Mas a Reforma Psiquiátrica Brasileira enfrenta ainda alguns novos desafios. Primeiramente, precisamos citar o tema das drogas, que tem trazido novamente à cena, um modelo de tratamento baseado no isolamento social e na restrição das liberdades. Mais uma vez temos sido tentados a criar muros, muros que separem, delimitem e isolem, a primeira vista em nome do tratamento, mas também e principalmente, em nome daquilo que tememos, do que não compreendemos, não aceitamos e não sabemos como lidar. Fizemos assim com os doentes mentais, criamos muros que nos separavam deles, para depois de muitas décadas entendermos que, na verdade, deveríamos ter criado redes e pontes. Sendo assim, precisamos apostar nas redes e nas pontes. Pontes que aproximam ao invés de afastar e redes que acolhem ao invés de espantar.

Outro grande desafio para os serviços de saúde mental na atualidade tem sido a demanda por psiquiatrização e medicalização do sofrimento cotidiano e dos nossos problemas relacionais. Vivemos na era da ditadura da felicidade, época em que qualquer mal-estar tem sido interpretado como doença. O excesso de diagnósticos psiquiátricos, o exagero e a pressa em medicar todos os nossos mal-estares, são os novos muros que estamos construindo para lidar com aquilo que nos incomoda. 

A felicidade já foi uma utopia, uma busca, um enigma a ser decifrado. Hoje é uma obrigação. E a indústria farmacêutica tem feito sua parte ofertando drogas para todo tipo de sintoma. Existem drogas para acelerar e desacelerar, para estimular e para relaxar, para dormir e para manter desperto, para desangustiar, para concentrar, para alegrar, para tirar nossos medos… Hoje, todo tipo de mal-estar cabe num diagnóstico, e para cada diagnóstico, temos um medicamento. A Reforma Psiquiátrica e a Luta Antimanicomial precisam se ater a esse novo desafio, afinal, precisamos escutar, acolher e compreender nossos mal-estares, e não apenas criar muros químicos que nos separem deles.

□ □ □ □ □

Tarefa. Reescreva a parte do texto sobre a Reforma Psiquiátrica situada entre "Mas a Reforma" e "invés de espantar.", inclusive, trocando "muros" por "barreiras".

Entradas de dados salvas
□ □ □ □ □

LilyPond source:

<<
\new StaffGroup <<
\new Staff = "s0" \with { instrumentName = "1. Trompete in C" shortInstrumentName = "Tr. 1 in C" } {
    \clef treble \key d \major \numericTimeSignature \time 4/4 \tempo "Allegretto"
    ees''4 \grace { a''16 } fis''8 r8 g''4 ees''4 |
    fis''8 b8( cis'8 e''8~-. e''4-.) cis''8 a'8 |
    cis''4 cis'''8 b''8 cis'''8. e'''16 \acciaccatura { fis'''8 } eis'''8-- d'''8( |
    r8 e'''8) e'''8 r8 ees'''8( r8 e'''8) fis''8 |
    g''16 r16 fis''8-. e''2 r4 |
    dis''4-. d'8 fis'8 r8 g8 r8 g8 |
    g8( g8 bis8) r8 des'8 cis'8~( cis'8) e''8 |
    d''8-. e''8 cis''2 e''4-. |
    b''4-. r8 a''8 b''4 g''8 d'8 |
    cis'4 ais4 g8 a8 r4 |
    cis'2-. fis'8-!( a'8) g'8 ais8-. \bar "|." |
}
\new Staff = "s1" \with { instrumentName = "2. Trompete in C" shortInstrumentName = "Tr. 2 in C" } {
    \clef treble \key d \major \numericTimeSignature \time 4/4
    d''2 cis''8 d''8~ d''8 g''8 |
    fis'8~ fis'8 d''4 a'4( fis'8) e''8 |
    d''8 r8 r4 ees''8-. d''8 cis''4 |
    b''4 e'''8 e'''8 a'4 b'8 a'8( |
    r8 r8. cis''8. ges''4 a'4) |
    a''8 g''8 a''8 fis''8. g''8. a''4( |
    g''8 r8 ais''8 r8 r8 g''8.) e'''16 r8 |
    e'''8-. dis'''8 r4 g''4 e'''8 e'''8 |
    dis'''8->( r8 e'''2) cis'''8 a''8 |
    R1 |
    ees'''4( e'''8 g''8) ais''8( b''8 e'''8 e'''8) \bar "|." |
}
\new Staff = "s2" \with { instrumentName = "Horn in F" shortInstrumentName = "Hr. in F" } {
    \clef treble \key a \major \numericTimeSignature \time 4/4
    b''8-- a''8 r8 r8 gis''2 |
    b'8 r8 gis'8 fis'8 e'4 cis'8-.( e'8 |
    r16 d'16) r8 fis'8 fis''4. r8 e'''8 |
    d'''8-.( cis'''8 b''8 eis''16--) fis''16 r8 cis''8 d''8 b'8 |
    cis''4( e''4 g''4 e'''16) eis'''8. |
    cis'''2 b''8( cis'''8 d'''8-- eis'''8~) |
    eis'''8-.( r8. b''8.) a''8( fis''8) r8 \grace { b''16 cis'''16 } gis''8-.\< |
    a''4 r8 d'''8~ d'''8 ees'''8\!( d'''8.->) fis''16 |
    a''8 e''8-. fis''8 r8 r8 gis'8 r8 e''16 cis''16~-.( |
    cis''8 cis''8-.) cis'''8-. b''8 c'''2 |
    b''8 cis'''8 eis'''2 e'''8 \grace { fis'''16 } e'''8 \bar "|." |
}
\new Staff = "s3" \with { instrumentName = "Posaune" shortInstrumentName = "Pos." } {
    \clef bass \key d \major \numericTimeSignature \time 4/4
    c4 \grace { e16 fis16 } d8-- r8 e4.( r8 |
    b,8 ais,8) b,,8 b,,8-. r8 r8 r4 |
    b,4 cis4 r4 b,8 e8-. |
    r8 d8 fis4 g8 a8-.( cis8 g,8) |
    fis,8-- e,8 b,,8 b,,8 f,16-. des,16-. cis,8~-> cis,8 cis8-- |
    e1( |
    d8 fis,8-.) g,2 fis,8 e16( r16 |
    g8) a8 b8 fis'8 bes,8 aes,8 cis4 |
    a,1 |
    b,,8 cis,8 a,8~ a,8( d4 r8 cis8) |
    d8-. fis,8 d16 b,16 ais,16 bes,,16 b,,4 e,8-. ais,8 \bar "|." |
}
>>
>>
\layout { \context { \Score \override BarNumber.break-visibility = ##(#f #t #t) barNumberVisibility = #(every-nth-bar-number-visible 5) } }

□ □ □ □ □

Resposta.
Mas a Reforma Psiquiátrica Brasileira enfrenta ainda alguns novos desafios. Primeiramente, precisamos citar o tema das drogas, que tem trazido novamente à cena, um modelo de tratamento baseado no isolamento social e na restrição das liberdades. Mais uma vez temos sido tentados a criar barreiras, barreiras que separem, delimitem e isolem, a primeira vista em nome do tratamento, mas também e principalmente, em nome daquilo que tememos, do que não compreendemos, não aceitamos e não sabemos como lidar. Fizemos assim com os doentes mentais, criamos barreiras que nos separavam deles, para depois de muitas décadas entendermos que, na verdade, deveríamos ter criado redes e pontes. Sendo assim, precisamos apostar nas redes e nas pontes. Pontes que aproximam ao invés de afastar e redes que acolhem ao invés de espantar.